Pupils' performances deteriorate during summer holiday

Jan 27, 2009

(PhysOrg.com) -- Researchers at the University of Twente, Netherlands, recently demonstrated that differences in pupils’ levels arise largely during holiday periods. They investigated pupils’ progress in the field of reading proficiency and looked specifically at differences between the summer holiday and the rest of the school year. According to the researchers, if new research substantiates these results, this would argue in favour of measures such as support for weaker pupils during the summer.

The effect of education on the development of children is difficult to measure in practice. After all, the performances of schoolgoing children in the Netherlands cannot be compared with a comparable group of children who are not in school because all children go to school.

Researchers at the University of Twente therefore compared the improvement in reading proficiency of pupils throughout the school year with that during the summer holiday. This is the first time that researchers have used this method to measure pupils' development in the Netherlands. It turns out that inequality between pupils arises particularly when pupils do not go to school. They generally make less progress during holiday periods than outside the holidays and in some cases their skills even deteriorate.

The researchers do not immediately want to make a case for measures such as abolishing the summer holiday on the basis of these results, but feel that if other studies substantiate their results, the government will indeed have to take action. Possible measures include a better spread of the holidays and support for weaker students during the summer.

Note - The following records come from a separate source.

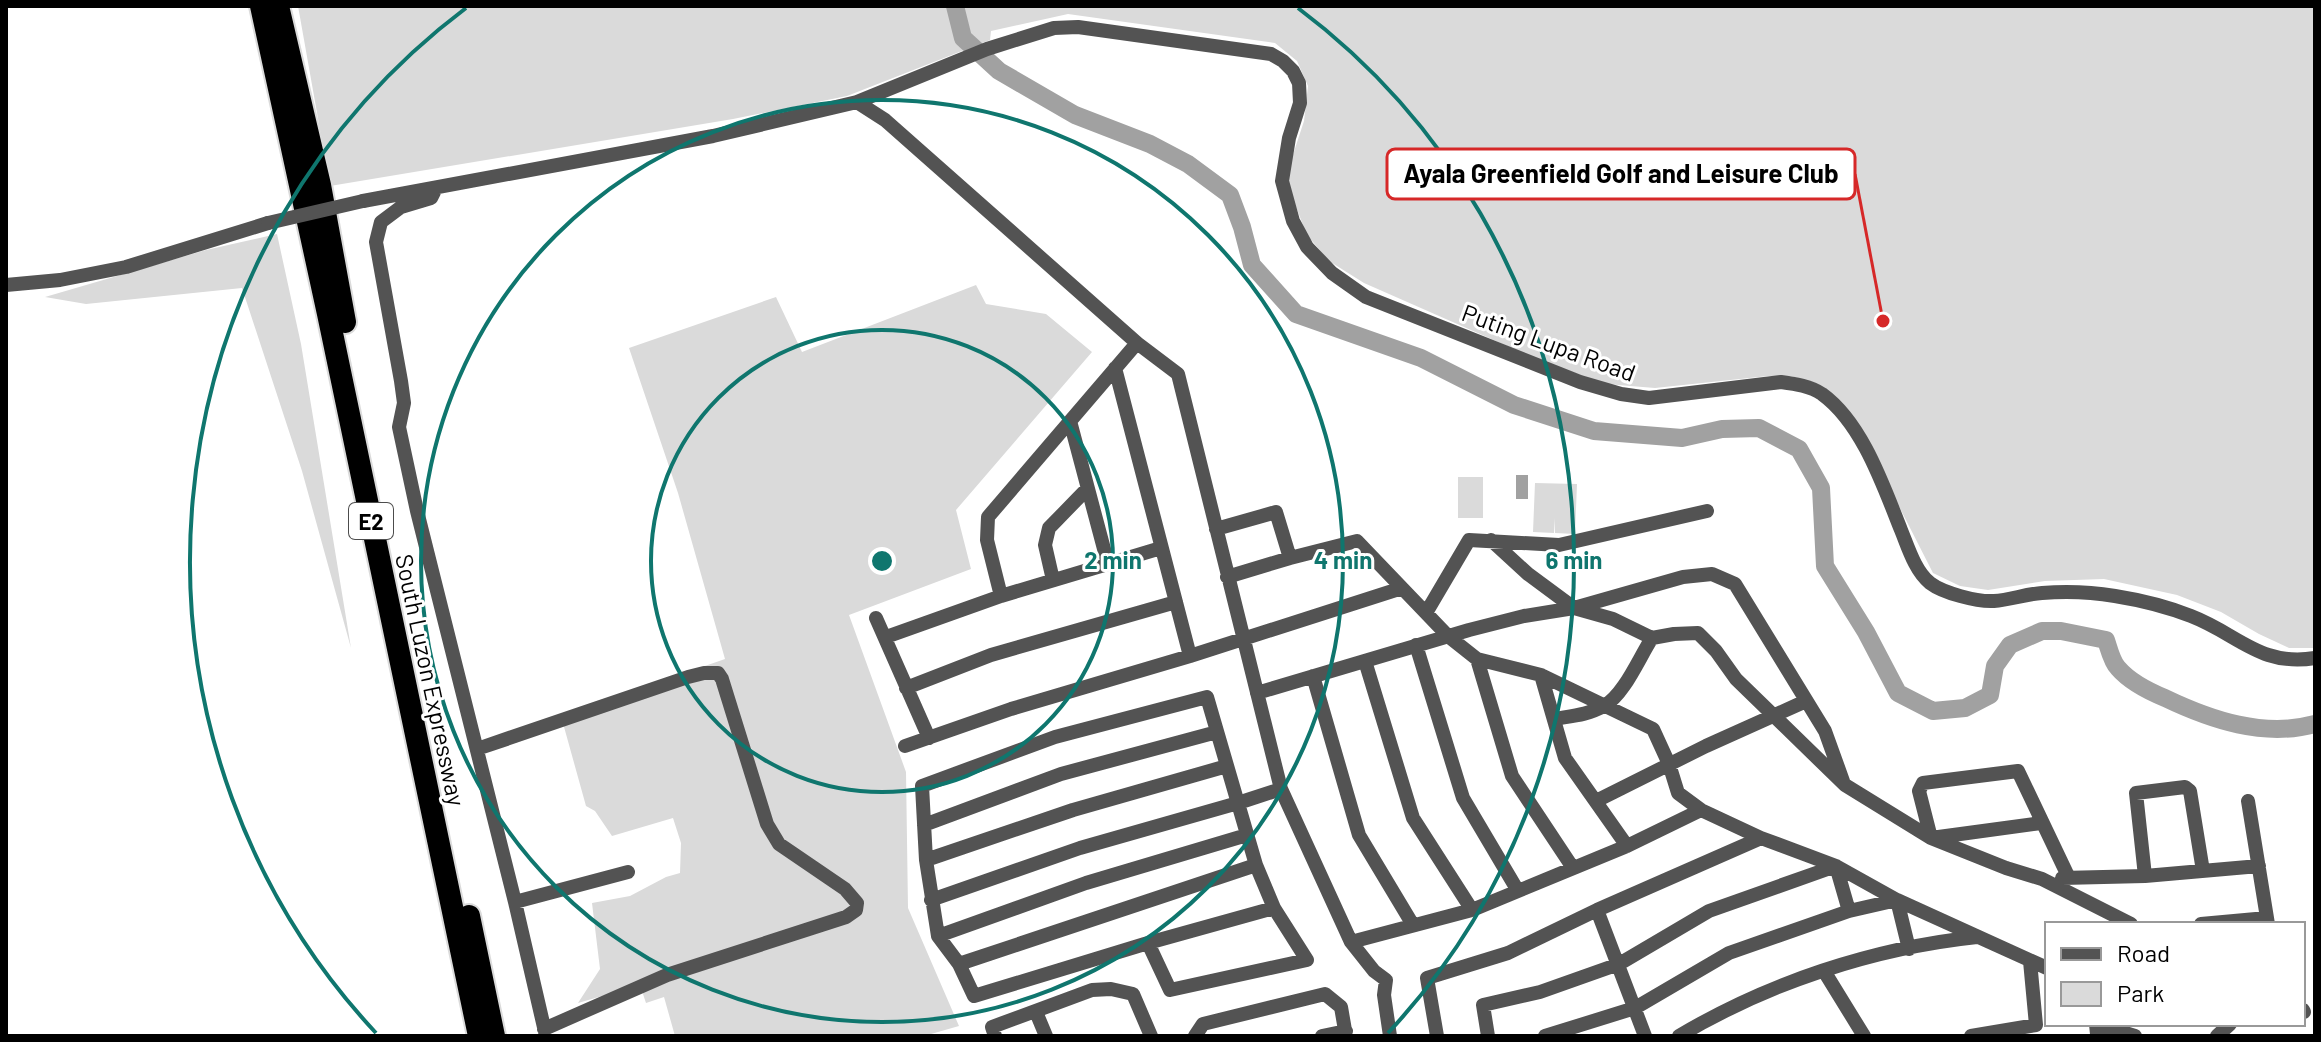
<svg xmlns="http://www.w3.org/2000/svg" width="2321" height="1042" font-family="Barlow,sans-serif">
<rect width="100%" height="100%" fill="#fff"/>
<path fill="#dadada" d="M298,6H2315V648H2289L2259,634L2221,612L2177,595L2104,579L2045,581L1988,590L1960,586L1933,573L1854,418L1818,384L1791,376H1768L1655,388L1606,384L1539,360L1364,283L1329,261L1307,235L1285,179L1304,121L1308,86L1297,61L1275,43L1068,14L991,31L990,40L847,96L733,119L330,186Z
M277,234L301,344L351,648L302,471L242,288L86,304L45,297L206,250Z
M976,285L986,304L1046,314L1092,352L956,510L971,569L849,615L906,772L908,908L959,1026L924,1036H675L664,997L646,1003L640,985L578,1003L600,969L592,903L630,896L666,877L680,873L681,843L673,818L612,836L595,811L586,806L561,716L725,659L678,493L629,348L776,297L802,352Z
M1458,477H1483V518H1458Z
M1535,483L1577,484L1575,534L1555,533V518L1554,533L1533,532Z"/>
<path fill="#a1a1a1" d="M1516,475H1528V499H1516Z"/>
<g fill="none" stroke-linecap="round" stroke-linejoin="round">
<path stroke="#a1a1a1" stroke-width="18" d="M955,6L963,38L999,71L1075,115L1150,144L1188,164L1230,195L1242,227L1252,265L1296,314L1421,358L1514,405L1594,431L1682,438L1722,429L1759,428L1799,449L1821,488L1825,566L1866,632L1898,693L1933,711L1965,708L1990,695L1995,666L2010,645L2042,631H2061L2106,640C2109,649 2112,662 2118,668C2130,682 2148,691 2165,698C2211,720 2264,738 2315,724"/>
<g stroke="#dbdbdb" stroke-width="26">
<path id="highway" d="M261,6L328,314L479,1036
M278,6L320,185L345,322
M469,916L494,1036"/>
</g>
<path stroke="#535353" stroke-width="14" d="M857,102L885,120L1137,343L988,517L987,540L1001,596
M434,192L431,198L401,207L381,222L376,242L401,381L404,403L399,427L417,511L515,902L628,872
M363,201L713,136L857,102L987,49L1054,28L1078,27L1271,54L1283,61L1293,71L1299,83L1300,103L1289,138L1282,181L1293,221L1307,247L1332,273L1366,297L1580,382L1621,394L1649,398L1781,382C1796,384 1810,386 1822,394C1862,423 1883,485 1901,530C1908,547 1915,571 1930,583C1943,593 1977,602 1994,601C2010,600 2026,594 2042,593C2066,591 2091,592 2115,596C2140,600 2168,607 2191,616C2238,634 2260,667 2315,658
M6,285L60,280L126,267L268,223
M1137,343L1178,374L1281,789L1351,942L1374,971L1386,980L1384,995L1390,1036
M1115,368L1190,656
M1070,421L1108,564
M1216,529L1276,512L1290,558
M1491,540L1528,574L1574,608L1613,619L1652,638L1674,634L1698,633L1716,651L1736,679L1845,785L1931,838L2006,868L2042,879L2131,924
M1227,577L1290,558L1357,541L1448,636L1477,659L1541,675L1653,729L1669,764L1678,793L1701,810L1761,838L1836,866L1897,900L2047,968
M1053,580L1045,545L1049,528L1087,489
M1426,613L1469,540L1559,545L1707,511
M876,618L929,738
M886,637L1001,596L1161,548
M1416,645L1463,798L1518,891
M1477,659L1512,776L1573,868
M1365,661L1413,818L1472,910
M1541,675L1565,758L1627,846
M1313,676L1359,835L1413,925
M906,688L991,655L1176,602
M1257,693L1469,630L1524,616L1574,608L1683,577L1712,574L1735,584L1825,731L1843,781
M1554,719C1571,716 1588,715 1604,706C1624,695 1639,658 1652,638
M905,746L1011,709L1190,656L1402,588
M477,749L688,677L704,673H718L722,679L767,824L779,844L845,889L857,903L856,910L846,917L667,975L544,1029
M1596,801L1706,746L1806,701
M2248,801L2268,924
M924,825L1061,774L1217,732
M1931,838L1919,791L1923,783L2018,771L2069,878
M1931,838L2041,823
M926,860L1073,810L1227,766
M1836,866L1849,911
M2145,876L2136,793L2185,787L2190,791L2203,871
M2062,878L2145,876L2259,866
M931,900L1080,848L1238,803L1281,789
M1897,900L1909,949
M515,902L546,1036
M1597,910L1645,1036
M2201,924L2267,918
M938,936L1086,883L1247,835
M1351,942L1472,910L1627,846L1701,810
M1148,943L1170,990L1307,960L1274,908L1256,865L1207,697L1055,737L922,786L926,860L938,936L959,964L974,996L1148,943L1274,908
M959,964L1256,865
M1824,971L1864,1036
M2303,1010L2304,1012
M1036,1012L1046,1036
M2096,1024L2097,1034L2122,1032L2135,1036
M995,1036L992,1027L1092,990L1111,989L1133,994L1151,1036
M1195,1036L1203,1024L1325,994L1341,1007L1346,1036
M1322,1036L1346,1031
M1437,1036L1427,978L1508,953L1597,910L1761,838
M1488,1036L1483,1005L1540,992L1619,964L1709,911L1836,866
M1545,1036L1635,1008L1729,953L1849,911L1897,900
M1679,1036C1768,983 1873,948 1977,937
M1971,1036L2036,1025L2030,961
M2217,1036L2230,1024"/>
<use href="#highway" stroke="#000" stroke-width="22"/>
<path stroke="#535353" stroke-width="14" d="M268,223L363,201"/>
</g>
<g fill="none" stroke="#0f766e" stroke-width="4">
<circle cx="882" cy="561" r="231"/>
<circle cx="882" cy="561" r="461"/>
<path d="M376 1033A692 692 0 0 1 466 8M1298 8A692 692 0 0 1 1388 1033"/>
</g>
<g text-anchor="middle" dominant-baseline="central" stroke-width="6" stroke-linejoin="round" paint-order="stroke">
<rect fill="#fff" stroke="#4c4c4c" stroke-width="2" x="349" y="503" width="44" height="36" rx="6"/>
<g font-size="22" font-weight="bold" fill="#000">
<text x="371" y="521">E2</text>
</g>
<g font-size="24" fill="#000" stroke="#fff">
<text transform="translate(1549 342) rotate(20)">Puting Lupa Road</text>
<text transform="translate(431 680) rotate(78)">South Luzon Expressway</text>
</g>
</g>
<circle cx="882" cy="561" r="12" fill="#0f766e" stroke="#fff" stroke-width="4"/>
<g font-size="24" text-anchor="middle" font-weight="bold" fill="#0f766e" stroke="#fff" stroke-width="6" stroke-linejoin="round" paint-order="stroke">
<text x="1113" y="569">2 min</text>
<text x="1343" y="569">4 min</text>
<text x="1574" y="569">6 min</text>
</g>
<path fill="none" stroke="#d62828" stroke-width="3" d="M1883 321L1855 174"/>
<circle fill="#d62828" stroke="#fff" stroke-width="3" cx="1883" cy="321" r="8"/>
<rect fill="#fff" stroke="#d62828" stroke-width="3" x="1387" y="149" width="468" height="50" rx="8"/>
<g font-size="26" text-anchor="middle" font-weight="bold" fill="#000">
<text x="1621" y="183">Ayala Greenfield Golf and Leisure Club</text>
</g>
<rect width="2321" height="1042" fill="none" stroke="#000000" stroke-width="16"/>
<rect x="2045" y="922" width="260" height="104" fill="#ffffff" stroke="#999999" stroke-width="2"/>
<rect x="2061" y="948" width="40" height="12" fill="#535353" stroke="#999999" stroke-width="2"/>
<text x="2117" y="962" font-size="24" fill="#000000">Road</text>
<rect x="2061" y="982" width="40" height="24" fill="#dadada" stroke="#999999" stroke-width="2"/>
<text x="2117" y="1002" font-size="24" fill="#000000">Park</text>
</svg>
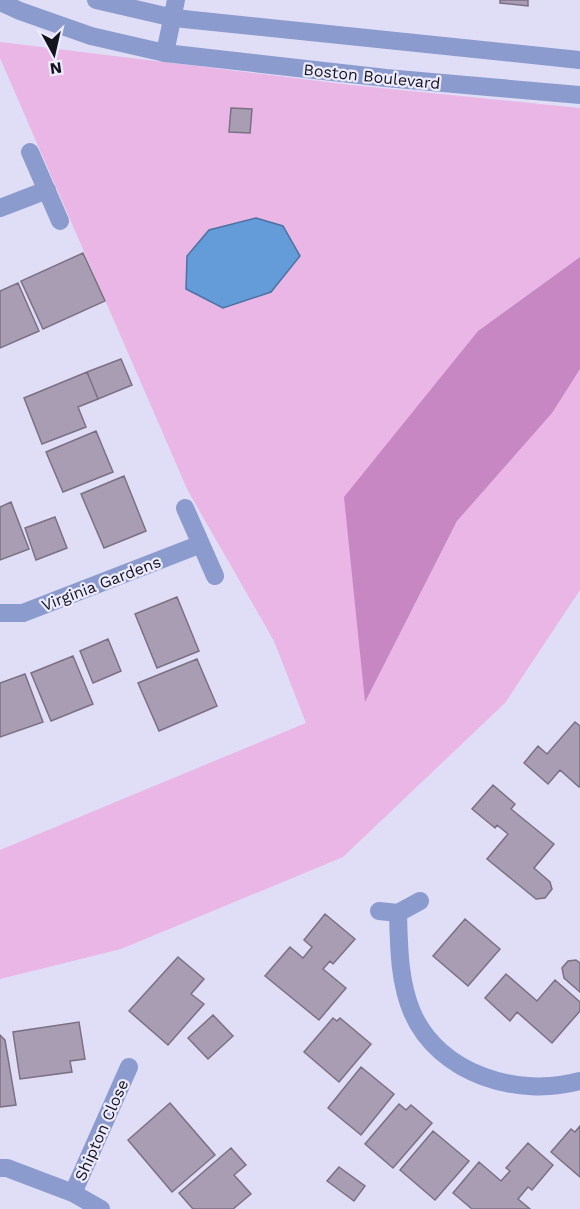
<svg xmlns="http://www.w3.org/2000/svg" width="580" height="1209" font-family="'Work Sans',sans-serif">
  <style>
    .green { fill: #e9b6e5 }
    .forest { fill: #c687c2 }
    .water { fill: #639cd9; stroke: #4c73a0; stroke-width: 1.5 }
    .building { fill: #a89db2; stroke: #7b7084; stroke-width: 1.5 }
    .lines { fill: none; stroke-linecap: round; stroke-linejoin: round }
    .minor { stroke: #8b9bcd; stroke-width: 18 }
    .tertiary { stroke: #8b9bcd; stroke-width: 18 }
    .labels { text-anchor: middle; stroke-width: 4.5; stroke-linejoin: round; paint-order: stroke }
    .street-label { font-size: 16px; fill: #15141c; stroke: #edebff }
  </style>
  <rect width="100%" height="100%" fill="#e0def6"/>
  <!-- green -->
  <path class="green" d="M 0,42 L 351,85 L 580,108 L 580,257 L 478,331 L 365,701 L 457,521 L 580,339 L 580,590 L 505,703 L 343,857 L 121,949 L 0,979 L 0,850 L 306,723 L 274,641 L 188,491 L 0,58 Z"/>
  <!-- forest -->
  <path class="forest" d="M 580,257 L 580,369 L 552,413 L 457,521 L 365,702 L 344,497 L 478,331 Z"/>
  <!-- water -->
  <path class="water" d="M 256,218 L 283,226 L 300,256 L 271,292 L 223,308 L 186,289 L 187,256 L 209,230 Z"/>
  <!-- building -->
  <path class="building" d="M 500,0 L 528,0 L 528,6 L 500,3 Z
    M 231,108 L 252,109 L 250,133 L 229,132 Z
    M 83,253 L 105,301 L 43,329 L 21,281 Z
    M 18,283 L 39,331 L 0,348 L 0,291 Z
    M 121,359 L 132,385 L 98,399 L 87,372 Z
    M 87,372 L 98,399 L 78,407 L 86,427 L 42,444 L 24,398 Z
    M 96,431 L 113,472 L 63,492 L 46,452 Z
    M 124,476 L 146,531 L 104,548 L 81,494 Z
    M 11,502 L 29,549 L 0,560 L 0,507 Z
    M 55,517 L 67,548 L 36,560 L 25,528 Z
    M 177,597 L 199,651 L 157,668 L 135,614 Z
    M 108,639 L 121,671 L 93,683 L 80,651 Z
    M 73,656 L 93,704 L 51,721 L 31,673 Z
    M 197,659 L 217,706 L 159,731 L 138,683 Z
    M 25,674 L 43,722 L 0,737 L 0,683 Z
    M 575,722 L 580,726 L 580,785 L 579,787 L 560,770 L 548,784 L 524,763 L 538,746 L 547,754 Z
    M 493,785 L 515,804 L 511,809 L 554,844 L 534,868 L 550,882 L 552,889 L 545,898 L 536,899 L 487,859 L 508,834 L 497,825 L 495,828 L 472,809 Z
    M 325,914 L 355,939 L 333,964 L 330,961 L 323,969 L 346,988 L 319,1020 L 265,976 L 290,947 L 303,958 L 312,947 L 304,940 Z
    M 465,919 L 500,949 L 468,986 L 433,956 Z
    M 178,957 L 204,979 L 191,994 L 204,1004 L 168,1045 L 129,1011 Z
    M 576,960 L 580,963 L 580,992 L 564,978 L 562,968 L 568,961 Z
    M 506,974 L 537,1001 L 555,980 L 580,1002 L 580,1011 L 552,1043 L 517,1012 L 510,1021 L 485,998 Z
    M 213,1015 L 233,1036 L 208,1059 L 188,1038 Z
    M 333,1018 L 337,1021 L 340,1018 L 371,1044 L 339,1082 L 304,1052 Z
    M 79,1022 L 85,1059 L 70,1061 L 72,1072 L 20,1079 L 13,1032 Z
    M 0,1035 L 5,1040 L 16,1105 L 0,1107 Z
    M 361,1067 L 394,1094 L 361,1135 L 328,1108 Z
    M 170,1103 L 215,1155 L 172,1192 L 128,1140 Z
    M 399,1104 L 406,1110 L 411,1105 L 432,1123 L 393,1168 L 365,1144 Z
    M 580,1126 L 580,1177 L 551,1152 L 571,1129 L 575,1132 Z
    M 433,1131 L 469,1161 L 435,1200 L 400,1170 Z
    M 528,1143 L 553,1165 L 532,1190 L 528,1187 L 518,1199 L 530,1209 L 472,1209 L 453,1193 L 479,1162 L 501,1181 L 510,1171 L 506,1168 Z
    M 231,1148 L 246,1165 L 234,1175 L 251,1194 L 233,1209 L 193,1209 L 179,1193 Z
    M 339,1167 L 365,1186 L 354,1201 L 327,1181 Z"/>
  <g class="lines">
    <!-- minor -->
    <path class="minor" d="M 165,53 L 176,0
      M 30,152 L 60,221
      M 0,208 L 47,190
      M 185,508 L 215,576
      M 0,613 L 23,613 L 201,544
      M 379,911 L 398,913 L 420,901
      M 398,913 C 399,947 399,981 412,1012 C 439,1075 519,1098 580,1081
      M 0,1168 L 7,1168 L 73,1193 L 101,1209
      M 73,1193 L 129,1067"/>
    <!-- tertiary -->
    <path class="tertiary" d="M 96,0 L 174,18 L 580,60
      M 0,2 L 20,11 L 91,36 L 165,53 L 386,78 L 580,95"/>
  </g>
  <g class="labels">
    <!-- street labels -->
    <g class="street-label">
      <text transform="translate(372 76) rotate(6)" y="6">Boston Boulevard</text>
      <text transform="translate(101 583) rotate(-21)" y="6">Virginia Gardens</text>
      <text transform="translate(101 1130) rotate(-66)" y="6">Shipton Close</text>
    </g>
  </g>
  <!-- north arrow -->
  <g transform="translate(54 54) rotate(172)" stroke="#edebff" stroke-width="4.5" paint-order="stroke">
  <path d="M0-4.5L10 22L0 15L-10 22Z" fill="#15141c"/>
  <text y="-9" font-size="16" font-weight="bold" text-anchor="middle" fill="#15141c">N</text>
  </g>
</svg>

This study was carried out by Hans Luyten and Kim Schildkamp, both assistant professors in education at the University of Twente, and Pieter Verachtert, post-doctoral researcher at the Centre for Educational Effectiveness and Evaluation (Centrum voor Onderwijseffectiviteit en -evaluatie) at the Catholic University of Leuven. They investigated improvements in the field of technical comprehension in pupils from groups 4 and 5 (children aged 7-9).

The study was carried out amongst a representative sample (in terms of socioeconomic status and gender of pupils) of 245 pupils attending eleven schools. The researchers presented their research results during the Education Research Days 2008 and in the article ‘Vooruitgang in technisch lezen gedurende het schooljaar en de zomervakantie (Progress in technical comprehension throughout the school year and the summer holiday)’, which will appear soon in the authoritative journal ‘Pedagogische studiën’.